▶ _The problem_: Please write out every line for all of the items below as a single numbered list, leaving out any blank lines.
start Given data
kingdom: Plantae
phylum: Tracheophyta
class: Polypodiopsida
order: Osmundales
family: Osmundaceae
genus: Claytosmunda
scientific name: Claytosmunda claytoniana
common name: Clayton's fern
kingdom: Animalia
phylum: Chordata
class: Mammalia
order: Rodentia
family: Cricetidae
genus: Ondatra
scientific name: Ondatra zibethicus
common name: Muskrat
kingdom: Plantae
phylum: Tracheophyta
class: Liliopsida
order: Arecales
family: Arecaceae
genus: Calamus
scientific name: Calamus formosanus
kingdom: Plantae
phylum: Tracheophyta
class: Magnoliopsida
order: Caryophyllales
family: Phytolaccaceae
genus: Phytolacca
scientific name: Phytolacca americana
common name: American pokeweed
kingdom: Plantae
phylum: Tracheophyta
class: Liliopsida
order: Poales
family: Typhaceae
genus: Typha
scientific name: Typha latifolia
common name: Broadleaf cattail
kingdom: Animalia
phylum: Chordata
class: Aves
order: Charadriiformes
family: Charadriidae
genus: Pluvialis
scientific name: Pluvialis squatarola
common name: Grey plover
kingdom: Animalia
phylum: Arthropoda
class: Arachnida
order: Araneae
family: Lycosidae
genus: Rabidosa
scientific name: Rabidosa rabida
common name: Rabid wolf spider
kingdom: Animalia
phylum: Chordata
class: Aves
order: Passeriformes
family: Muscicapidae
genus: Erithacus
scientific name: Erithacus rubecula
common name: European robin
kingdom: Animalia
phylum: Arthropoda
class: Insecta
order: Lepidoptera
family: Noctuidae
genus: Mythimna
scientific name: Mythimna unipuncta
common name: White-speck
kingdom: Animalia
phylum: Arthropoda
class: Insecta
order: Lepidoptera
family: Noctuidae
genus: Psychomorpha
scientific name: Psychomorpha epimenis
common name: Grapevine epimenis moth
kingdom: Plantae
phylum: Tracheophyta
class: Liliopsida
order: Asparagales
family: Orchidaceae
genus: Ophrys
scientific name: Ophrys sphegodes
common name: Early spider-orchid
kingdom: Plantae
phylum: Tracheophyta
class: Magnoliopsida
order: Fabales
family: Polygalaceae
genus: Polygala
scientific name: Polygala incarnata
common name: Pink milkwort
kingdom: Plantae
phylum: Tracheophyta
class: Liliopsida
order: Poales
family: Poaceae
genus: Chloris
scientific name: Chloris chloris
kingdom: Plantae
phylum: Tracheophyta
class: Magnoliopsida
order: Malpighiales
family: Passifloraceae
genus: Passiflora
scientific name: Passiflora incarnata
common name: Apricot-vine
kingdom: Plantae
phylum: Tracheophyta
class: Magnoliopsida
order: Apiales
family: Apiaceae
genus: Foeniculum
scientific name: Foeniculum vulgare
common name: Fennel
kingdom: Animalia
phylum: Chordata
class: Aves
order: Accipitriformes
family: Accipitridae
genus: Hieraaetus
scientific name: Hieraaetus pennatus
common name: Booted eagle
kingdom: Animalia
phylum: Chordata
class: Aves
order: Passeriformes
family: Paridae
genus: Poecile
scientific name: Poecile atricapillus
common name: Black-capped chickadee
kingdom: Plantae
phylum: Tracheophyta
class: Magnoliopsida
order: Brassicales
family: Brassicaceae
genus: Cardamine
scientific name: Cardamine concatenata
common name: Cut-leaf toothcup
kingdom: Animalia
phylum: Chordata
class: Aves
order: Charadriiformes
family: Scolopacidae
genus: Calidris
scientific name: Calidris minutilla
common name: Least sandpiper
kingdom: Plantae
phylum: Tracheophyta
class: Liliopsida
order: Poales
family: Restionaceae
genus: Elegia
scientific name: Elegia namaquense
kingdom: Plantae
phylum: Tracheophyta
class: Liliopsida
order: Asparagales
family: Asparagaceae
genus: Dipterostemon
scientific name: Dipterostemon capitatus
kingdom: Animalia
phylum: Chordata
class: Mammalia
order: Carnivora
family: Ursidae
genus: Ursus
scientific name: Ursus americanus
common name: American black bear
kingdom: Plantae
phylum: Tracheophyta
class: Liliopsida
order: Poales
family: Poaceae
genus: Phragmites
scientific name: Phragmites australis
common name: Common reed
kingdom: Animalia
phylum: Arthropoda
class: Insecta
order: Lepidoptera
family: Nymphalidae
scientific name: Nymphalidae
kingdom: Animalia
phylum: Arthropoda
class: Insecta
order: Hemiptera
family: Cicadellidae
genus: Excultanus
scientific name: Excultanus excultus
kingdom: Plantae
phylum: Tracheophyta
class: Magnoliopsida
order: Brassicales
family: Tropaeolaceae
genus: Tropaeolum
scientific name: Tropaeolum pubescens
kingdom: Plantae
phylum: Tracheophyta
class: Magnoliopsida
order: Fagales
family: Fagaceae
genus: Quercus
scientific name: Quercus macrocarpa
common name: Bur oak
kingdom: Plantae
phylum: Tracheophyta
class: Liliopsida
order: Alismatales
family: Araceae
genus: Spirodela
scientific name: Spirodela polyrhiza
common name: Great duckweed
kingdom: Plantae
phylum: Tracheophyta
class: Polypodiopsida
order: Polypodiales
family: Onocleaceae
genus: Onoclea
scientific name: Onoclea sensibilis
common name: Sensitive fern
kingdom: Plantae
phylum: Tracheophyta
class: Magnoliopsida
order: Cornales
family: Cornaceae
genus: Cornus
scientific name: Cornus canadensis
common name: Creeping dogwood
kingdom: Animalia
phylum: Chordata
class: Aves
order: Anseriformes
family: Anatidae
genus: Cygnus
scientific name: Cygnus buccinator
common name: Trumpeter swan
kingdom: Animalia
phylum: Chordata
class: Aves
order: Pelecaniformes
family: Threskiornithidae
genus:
end Given data
▶ _Output_:
1. kingdom: Plantae
2. phylum: Tracheophyta
3. class: Polypodiopsida
4. order: Osmundales
5. family: Osmundaceae
6. genus: Claytosmunda
7. scientific name: Claytosmunda claytoniana
8. common name: Clayton's fern
9. kingdom: Animalia
10. phylum: Chordata
11. class: Mammalia
12. order: Rodentia
13. family: Cricetidae
14. genus: Ondatra
15. scientific name: Ondatra zibethicus
16. common name: Muskrat
17. kingdom: Plantae
18. phylum: Tracheophyta
19. class: Liliopsida
20. order: Arecales
21. family: Arecaceae
22. genus: Calamus
23. scientific name: Calamus formosanus
24. kingdom: Plantae
25. phylum: Tracheophyta
26. class: Magnoliopsida
27. order: Caryophyllales
28. family: Phytolaccaceae
29. genus: Phytolacca
30. scientific name: Phytolacca americana
31. common name: American pokeweed
32. kingdom: Plantae
33. phylum: Tracheophyta
34. class: Liliopsida
35. order: Poales
36. family: Typhaceae
37. genus: Typha
38. scientific name: Typha latifolia
39. common name: Broadleaf cattail
40. kingdom: Animalia
41. phylum: Chordata
42. class: Aves
43. order: Charadriiformes
44. family: Charadriidae
45. genus: Pluvialis
46. scientific name: Pluvialis squatarola
47. common name: Grey plover
48. kingdom: Animalia
49. phylum: Arthropoda
50. class: Arachnida
51. order: Araneae
52. family: Lycosidae
53. genus: Rabidosa
54. scientific name: Rabidosa rabida
55. common name: Rabid wolf spider
56. kingdom: Animalia
57. phylum: Chordata
58. class: Aves
59. order: Passeriformes
60. family: Muscicapidae
61. genus: Erithacus
62. scientific name: Erithacus rubecula
63. common name: European robin
64. kingdom: Animalia
65. phylum: Arthropoda
66. class: Insecta
67. order: Lepidoptera
68. family: Noctuidae
69. genus: Mythimna
70. scientific name: Mythimna unipuncta
71. common name: White-speck
72. kingdom: Animalia
73. phylum: Arthropoda
74. class: Insecta
75. order: Lepidoptera
76. family: Noctuidae
77. genus: Psychomorpha
78. scientific name: Psychomorpha epimenis
79. common name: Grapevine epimenis moth
80. kingdom: Plantae
81. phylum: Tracheophyta
82. class: Liliopsida
83. order: Asparagales
84. family: Orchidaceae
85. genus: Ophrys
86. scientific name: Ophrys sphegodes
87. common name: Early spider-orchid
88. kingdom: Plantae
89. phylum: Tracheophyta
90. class: Magnoliopsida
91. order: Fabales
92. family: Polygalaceae
93. genus: Polygala
94. scientific name: Polygala incarnata
95. common name: Pink milkwort
96. kingdom: Plantae
97. phylum: Tracheophyta
98. class: Liliopsida
99. order: Poales
100. family: Poaceae
101. genus: Chloris
102. scientific name: Chloris chloris
103. kingdom: Plantae
104. phylum: Tracheophyta
105. class: Magnoliopsida
106. order: Malpighiales
107. family: Passifloraceae
108. genus: Passiflora
109. scientific name: Passiflora incarnata
110. common name: Apricot-vine
111. kingdom: Plantae
112. phylum: Tracheophyta
113. class: Magnoliopsida
114. order: Apiales
115. family: Apiaceae
116. genus: Foeniculum
117. scientific name: Foeniculum vulgare
118. common name: Fennel
119. kingdom: Animalia
120. phylum: Chordata
121. class: Aves
122. order: Accipitriformes
123. family: Accipitridae
124. genus: Hieraaetus
125. scientific name: Hieraaetus pennatus
126. common name: Booted eagle
127. kingdom: Animalia
128. phylum: Chordata
129. class: Aves
130. order: Passeriformes
131. family: Paridae
132. genus: Poecile
133. scientific name: Poecile atricapillus
134. common name: Black-capped chickadee
135. kingdom: Plantae
136. phylum: Tracheophyta
137. class: Magnoliopsida
138. order: Brassicales
139. family: Brassicaceae
140. genus: Cardamine
141. scientific name: Cardamine concatenata
142. common name: Cut-leaf toothcup
143. kingdom: Animalia
144. phylum: Chordata
145. class: Aves
146. order: Charadriiformes
147. family: Scolopacidae
148. genus: Calidris
149. scientific name: Calidris minutilla
150. common name: Least sandpiper
151. kingdom: Plantae
152. phylum: Tracheophyta
153. class: Liliopsida
154. order: Poales
155. family: Restionaceae
156. genus: Elegia
157. scientific name: Elegia namaquense
158. kingdom: Plantae
159. phylum: Tracheophyta
160. class: Liliopsida
161. order: Asparagales
162. family: Asparagaceae
163. genus: Dipterostemon
164. scientific name: Dipterostemon capitatus
165. kingdom: Animalia
166. phylum: Chordata
167. class: Mammalia
168. order: Carnivora
169. family: Ursidae
170. genus: Ursus
171. scientific name: Ursus americanus
172. common name: American black bear
173. kingdom: Plantae
174. phylum: Tracheophyta
175. class: Liliopsida
176. order: Poales
177. family: Poaceae
178. genus: Phragmites
179. scientific name: Phragmites australis
180. common name: Common reed
181. kingdom: Animalia
182. phylum: Arthropoda
183. class: Insecta
184. order: Lepidoptera
185. family: Nymphalidae
186. scientific name: Nymphalidae
187. kingdom: Animalia
188. phylum: Arthropoda
189. class: Insecta
190. order: Hemiptera
191. family: Cicadellidae
192. genus: Excultanus
193. scientific name: Excultanus excultus
194. kingdom: Plantae
195. phylum: Tracheophyta
196. class: Magnoliopsida
197. order: Brassicales
198. family: Tropaeolaceae
199. genus: Tropaeolum
200. scientific name: Tropaeolum pubescens
201. kingdom: Plantae
202. phylum: Tracheophyta
203. class: Magnoliopsida
204. order: Fagales
205. family: Fagaceae
206. genus: Quercus
207. scientific name: Quercus macrocarpa
208. common name: Bur oak
209. kingdom: Plantae
210. phylum: Tracheophyta
211. class: Liliopsida
212. order: Alismatales
213. family: Araceae
214. genus: Spirodela
215. scientific name: Spirodela polyrhiza
216. common name: Great duckweed
217. kingdom: Plantae
218. phylum: Tracheophyta
219. class: Polypodiopsida
220. order: Polypodiales
221. family: Onocleaceae
222. genus: Onoclea
223. scientific name: Onoclea sensibilis
224. common name: Sensitive fern
225. kingdom: Plantae
226. phylum: Tracheophyta
227. class: Magnoliopsida
228. order: Cornales
229. family: Cornaceae
230. genus: Cornus
231. scientific name: Cornus canadensis
232. common name: Creeping dogwood
233. kingdom: Animalia
234. phylum: Chordata
235. class: Aves
236. order: Anseriformes
237. family: Anatidae
238. genus: Cygnus
239. scientific name: Cygnus buccinator
240. common name: Trumpeter swan
241. kingdom: Animalia
242. phylum: Chordata
243. class: Aves
244. order: Pelecaniformes
245. family: Threskiornithidae
246. genus:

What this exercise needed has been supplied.